> _Selected extract_:
Scale Ray clusters on Vertex AI

There are two options for scaling Ray clusters on Vertex AI: Autoscaling and manual scaling. Autoscaling lets the cluster automatically adjust the number of worker nodes based on the resources required by, for example, Ray tasks and actors. Autoscaling is recommended if you are running a heavy workload and are unsure of the resources needed. Manual scaling gives users more granular control of the nodes.

Autoscaling can reduce workload costs, but adds node launch overhead, and can be tricky to configure. If you are new to Ray, the recommendation is to start with non-autoscaling clusters and use the manual scaling feature.

Autoscaling

You can enable a Ray cluster's autoscaling feature by specifying the minimum replica count (min_replica_count) and maximum replica count (max_replica_count) of a worker pool.

Note that:

  • You must configure the autoscaling spec of all worker pools.
  • The min_replica_count must be greater than or equal to 1.
  • Custom upscaling and downscaling speed is not supported. For default values, see Upscaling and downscaling speed in the Ray documentation.

Set worker pool autoscaling spec

You can use the Google Cloud console or Vertex AI SDK for Python to enable a Ray cluster's autoscaling feature.

Ray on Vertex AI SDK

from google.cloud import aiplatform
import vertex_ray
from vertex_ray import AutoscalingSpec

autoscaling_spec = AutoscalingSpec(
 min_replica_count=1,
 max_replica_count=3,
)

head_node_type = Resources(
 machine_type="n1-standard-16",
 node_count=1,
)

> _Requirement 1_: Copy the page on scaling Ray clusters from "Autoscaling can reduce" to "the Ray documentation." word for word.
> _Requirement 2_: According to the page on scaling Ray clusters, what value must min_replica_count have?

Picture region annotation lines:

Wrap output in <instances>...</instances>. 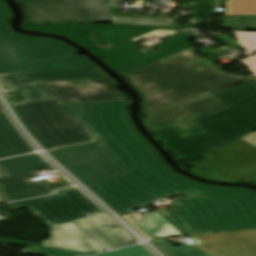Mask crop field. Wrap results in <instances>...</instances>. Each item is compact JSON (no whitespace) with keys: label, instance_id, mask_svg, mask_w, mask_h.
I'll return each mask as SVG.
<instances>
[{"label":"crop field","instance_id":"12","mask_svg":"<svg viewBox=\"0 0 256 256\" xmlns=\"http://www.w3.org/2000/svg\"><path fill=\"white\" fill-rule=\"evenodd\" d=\"M228 108L212 96L165 112L145 117L143 121L151 133Z\"/></svg>","mask_w":256,"mask_h":256},{"label":"crop field","instance_id":"29","mask_svg":"<svg viewBox=\"0 0 256 256\" xmlns=\"http://www.w3.org/2000/svg\"><path fill=\"white\" fill-rule=\"evenodd\" d=\"M256 76V55L240 60Z\"/></svg>","mask_w":256,"mask_h":256},{"label":"crop field","instance_id":"17","mask_svg":"<svg viewBox=\"0 0 256 256\" xmlns=\"http://www.w3.org/2000/svg\"><path fill=\"white\" fill-rule=\"evenodd\" d=\"M34 152L0 112V158Z\"/></svg>","mask_w":256,"mask_h":256},{"label":"crop field","instance_id":"21","mask_svg":"<svg viewBox=\"0 0 256 256\" xmlns=\"http://www.w3.org/2000/svg\"><path fill=\"white\" fill-rule=\"evenodd\" d=\"M113 23L134 24V25H149L163 27H179L173 22V18H145V17H123L112 16ZM146 20V22H143Z\"/></svg>","mask_w":256,"mask_h":256},{"label":"crop field","instance_id":"20","mask_svg":"<svg viewBox=\"0 0 256 256\" xmlns=\"http://www.w3.org/2000/svg\"><path fill=\"white\" fill-rule=\"evenodd\" d=\"M256 176V161L245 163L233 168H229L208 176L211 179L231 182H242Z\"/></svg>","mask_w":256,"mask_h":256},{"label":"crop field","instance_id":"25","mask_svg":"<svg viewBox=\"0 0 256 256\" xmlns=\"http://www.w3.org/2000/svg\"><path fill=\"white\" fill-rule=\"evenodd\" d=\"M233 33L247 56L256 52V32L233 31Z\"/></svg>","mask_w":256,"mask_h":256},{"label":"crop field","instance_id":"19","mask_svg":"<svg viewBox=\"0 0 256 256\" xmlns=\"http://www.w3.org/2000/svg\"><path fill=\"white\" fill-rule=\"evenodd\" d=\"M147 220L136 223L129 218L138 228L151 238L181 235L174 229L159 212H151L143 215Z\"/></svg>","mask_w":256,"mask_h":256},{"label":"crop field","instance_id":"7","mask_svg":"<svg viewBox=\"0 0 256 256\" xmlns=\"http://www.w3.org/2000/svg\"><path fill=\"white\" fill-rule=\"evenodd\" d=\"M113 223L104 213L98 214L53 227L51 238L41 243L43 246L87 253L100 252L133 240L120 227L112 229L109 225ZM105 226L110 230L104 229Z\"/></svg>","mask_w":256,"mask_h":256},{"label":"crop field","instance_id":"15","mask_svg":"<svg viewBox=\"0 0 256 256\" xmlns=\"http://www.w3.org/2000/svg\"><path fill=\"white\" fill-rule=\"evenodd\" d=\"M80 23L112 22L107 0H49Z\"/></svg>","mask_w":256,"mask_h":256},{"label":"crop field","instance_id":"4","mask_svg":"<svg viewBox=\"0 0 256 256\" xmlns=\"http://www.w3.org/2000/svg\"><path fill=\"white\" fill-rule=\"evenodd\" d=\"M22 28L66 35L81 43L121 74L186 49L190 47L186 41L191 39L184 33L177 34L157 46L156 53L144 56L131 39L155 29L178 30L180 28L120 24L24 26Z\"/></svg>","mask_w":256,"mask_h":256},{"label":"crop field","instance_id":"28","mask_svg":"<svg viewBox=\"0 0 256 256\" xmlns=\"http://www.w3.org/2000/svg\"><path fill=\"white\" fill-rule=\"evenodd\" d=\"M236 230L256 228V217L230 220Z\"/></svg>","mask_w":256,"mask_h":256},{"label":"crop field","instance_id":"9","mask_svg":"<svg viewBox=\"0 0 256 256\" xmlns=\"http://www.w3.org/2000/svg\"><path fill=\"white\" fill-rule=\"evenodd\" d=\"M51 153L88 184L125 171L119 169L95 142Z\"/></svg>","mask_w":256,"mask_h":256},{"label":"crop field","instance_id":"32","mask_svg":"<svg viewBox=\"0 0 256 256\" xmlns=\"http://www.w3.org/2000/svg\"><path fill=\"white\" fill-rule=\"evenodd\" d=\"M8 175L0 168V178L1 177H7ZM0 203H3V201L0 199Z\"/></svg>","mask_w":256,"mask_h":256},{"label":"crop field","instance_id":"33","mask_svg":"<svg viewBox=\"0 0 256 256\" xmlns=\"http://www.w3.org/2000/svg\"><path fill=\"white\" fill-rule=\"evenodd\" d=\"M244 182H248V183H252V184H255L256 185V177L255 178H252V179H249V180H246Z\"/></svg>","mask_w":256,"mask_h":256},{"label":"crop field","instance_id":"22","mask_svg":"<svg viewBox=\"0 0 256 256\" xmlns=\"http://www.w3.org/2000/svg\"><path fill=\"white\" fill-rule=\"evenodd\" d=\"M224 26L230 30H256V16H224ZM236 18V19H234Z\"/></svg>","mask_w":256,"mask_h":256},{"label":"crop field","instance_id":"30","mask_svg":"<svg viewBox=\"0 0 256 256\" xmlns=\"http://www.w3.org/2000/svg\"><path fill=\"white\" fill-rule=\"evenodd\" d=\"M0 19H10V12L4 0H0Z\"/></svg>","mask_w":256,"mask_h":256},{"label":"crop field","instance_id":"18","mask_svg":"<svg viewBox=\"0 0 256 256\" xmlns=\"http://www.w3.org/2000/svg\"><path fill=\"white\" fill-rule=\"evenodd\" d=\"M0 167L9 176L51 168L38 154L2 160Z\"/></svg>","mask_w":256,"mask_h":256},{"label":"crop field","instance_id":"2","mask_svg":"<svg viewBox=\"0 0 256 256\" xmlns=\"http://www.w3.org/2000/svg\"><path fill=\"white\" fill-rule=\"evenodd\" d=\"M195 51L188 48L123 74L143 96L142 114H156L209 97L205 94L212 96L253 78L221 72L209 61L197 59ZM198 68L201 70H197Z\"/></svg>","mask_w":256,"mask_h":256},{"label":"crop field","instance_id":"23","mask_svg":"<svg viewBox=\"0 0 256 256\" xmlns=\"http://www.w3.org/2000/svg\"><path fill=\"white\" fill-rule=\"evenodd\" d=\"M225 15H256V0H230Z\"/></svg>","mask_w":256,"mask_h":256},{"label":"crop field","instance_id":"31","mask_svg":"<svg viewBox=\"0 0 256 256\" xmlns=\"http://www.w3.org/2000/svg\"><path fill=\"white\" fill-rule=\"evenodd\" d=\"M153 243H154L160 250L165 249V248L172 247V245H171L170 243H168L165 239L153 241Z\"/></svg>","mask_w":256,"mask_h":256},{"label":"crop field","instance_id":"14","mask_svg":"<svg viewBox=\"0 0 256 256\" xmlns=\"http://www.w3.org/2000/svg\"><path fill=\"white\" fill-rule=\"evenodd\" d=\"M35 172L0 179V198L4 202L51 194L53 190L72 185L70 182L52 186L44 182L31 183ZM32 189H34L32 191Z\"/></svg>","mask_w":256,"mask_h":256},{"label":"crop field","instance_id":"8","mask_svg":"<svg viewBox=\"0 0 256 256\" xmlns=\"http://www.w3.org/2000/svg\"><path fill=\"white\" fill-rule=\"evenodd\" d=\"M58 195L8 204L12 209L28 208L48 227L71 222L87 213H102L74 187L56 192Z\"/></svg>","mask_w":256,"mask_h":256},{"label":"crop field","instance_id":"1","mask_svg":"<svg viewBox=\"0 0 256 256\" xmlns=\"http://www.w3.org/2000/svg\"><path fill=\"white\" fill-rule=\"evenodd\" d=\"M128 105V101L62 105L72 117L27 126L51 149L91 141L78 122L82 123L113 162L128 170L92 187L121 216L158 199L185 194L190 197L173 200L174 214L165 216L182 235L235 230L228 219L256 216L255 192L204 185L173 173L131 125Z\"/></svg>","mask_w":256,"mask_h":256},{"label":"crop field","instance_id":"11","mask_svg":"<svg viewBox=\"0 0 256 256\" xmlns=\"http://www.w3.org/2000/svg\"><path fill=\"white\" fill-rule=\"evenodd\" d=\"M190 245L216 256H256V229L189 237Z\"/></svg>","mask_w":256,"mask_h":256},{"label":"crop field","instance_id":"3","mask_svg":"<svg viewBox=\"0 0 256 256\" xmlns=\"http://www.w3.org/2000/svg\"><path fill=\"white\" fill-rule=\"evenodd\" d=\"M214 96L229 108L153 133L174 158L190 159L218 151L256 130L255 78Z\"/></svg>","mask_w":256,"mask_h":256},{"label":"crop field","instance_id":"16","mask_svg":"<svg viewBox=\"0 0 256 256\" xmlns=\"http://www.w3.org/2000/svg\"><path fill=\"white\" fill-rule=\"evenodd\" d=\"M28 16L25 24L78 23L48 0L21 1Z\"/></svg>","mask_w":256,"mask_h":256},{"label":"crop field","instance_id":"27","mask_svg":"<svg viewBox=\"0 0 256 256\" xmlns=\"http://www.w3.org/2000/svg\"><path fill=\"white\" fill-rule=\"evenodd\" d=\"M150 254L141 246L131 247L127 249L117 250L110 253H105L97 256H143Z\"/></svg>","mask_w":256,"mask_h":256},{"label":"crop field","instance_id":"24","mask_svg":"<svg viewBox=\"0 0 256 256\" xmlns=\"http://www.w3.org/2000/svg\"><path fill=\"white\" fill-rule=\"evenodd\" d=\"M23 254H37V255H45V256H87L89 254L48 248V247H40L33 246L29 248L22 249Z\"/></svg>","mask_w":256,"mask_h":256},{"label":"crop field","instance_id":"6","mask_svg":"<svg viewBox=\"0 0 256 256\" xmlns=\"http://www.w3.org/2000/svg\"><path fill=\"white\" fill-rule=\"evenodd\" d=\"M55 100L13 106L25 124L69 117L60 104L128 100L113 85L112 79L37 83Z\"/></svg>","mask_w":256,"mask_h":256},{"label":"crop field","instance_id":"34","mask_svg":"<svg viewBox=\"0 0 256 256\" xmlns=\"http://www.w3.org/2000/svg\"><path fill=\"white\" fill-rule=\"evenodd\" d=\"M147 256H150V255H147Z\"/></svg>","mask_w":256,"mask_h":256},{"label":"crop field","instance_id":"10","mask_svg":"<svg viewBox=\"0 0 256 256\" xmlns=\"http://www.w3.org/2000/svg\"><path fill=\"white\" fill-rule=\"evenodd\" d=\"M100 77H107V75L100 70L44 72L0 77V82L6 92L21 90L24 93L27 100L11 103L12 105H21L54 99L43 87H38L36 82Z\"/></svg>","mask_w":256,"mask_h":256},{"label":"crop field","instance_id":"13","mask_svg":"<svg viewBox=\"0 0 256 256\" xmlns=\"http://www.w3.org/2000/svg\"><path fill=\"white\" fill-rule=\"evenodd\" d=\"M252 160H256V131L246 134L190 170L201 176L218 169L236 166Z\"/></svg>","mask_w":256,"mask_h":256},{"label":"crop field","instance_id":"26","mask_svg":"<svg viewBox=\"0 0 256 256\" xmlns=\"http://www.w3.org/2000/svg\"><path fill=\"white\" fill-rule=\"evenodd\" d=\"M162 252H164L167 256H209L211 255L187 245L172 247L169 249L162 250Z\"/></svg>","mask_w":256,"mask_h":256},{"label":"crop field","instance_id":"5","mask_svg":"<svg viewBox=\"0 0 256 256\" xmlns=\"http://www.w3.org/2000/svg\"><path fill=\"white\" fill-rule=\"evenodd\" d=\"M0 20V74L98 69L78 51L50 38L17 35Z\"/></svg>","mask_w":256,"mask_h":256}]
</instances>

> _Complete output 1_:
Autoscaling can reduce workload costs, but adds node launch overhead, and can be tricky to configure. If you are new to Ray, the recommendation is to start with non-autoscaling clusters and use the manual scaling feature.

Autoscaling

You can enable a Ray cluster's autoscaling feature by specifying the minimum replica count (min_replica_count) and maximum replica count (max_replica_count) of a worker pool.

Note that:

  • You must configure the autoscaling spec of all worker pools.
  • The min_replica_count must be greater than or equal to 1.
  • Custom upscaling and downscaling speed is not supported. For default values, see Upscaling and downscaling speed in the Ray documentation.

> _Complete output 2_: It must be greater than or equal to 1.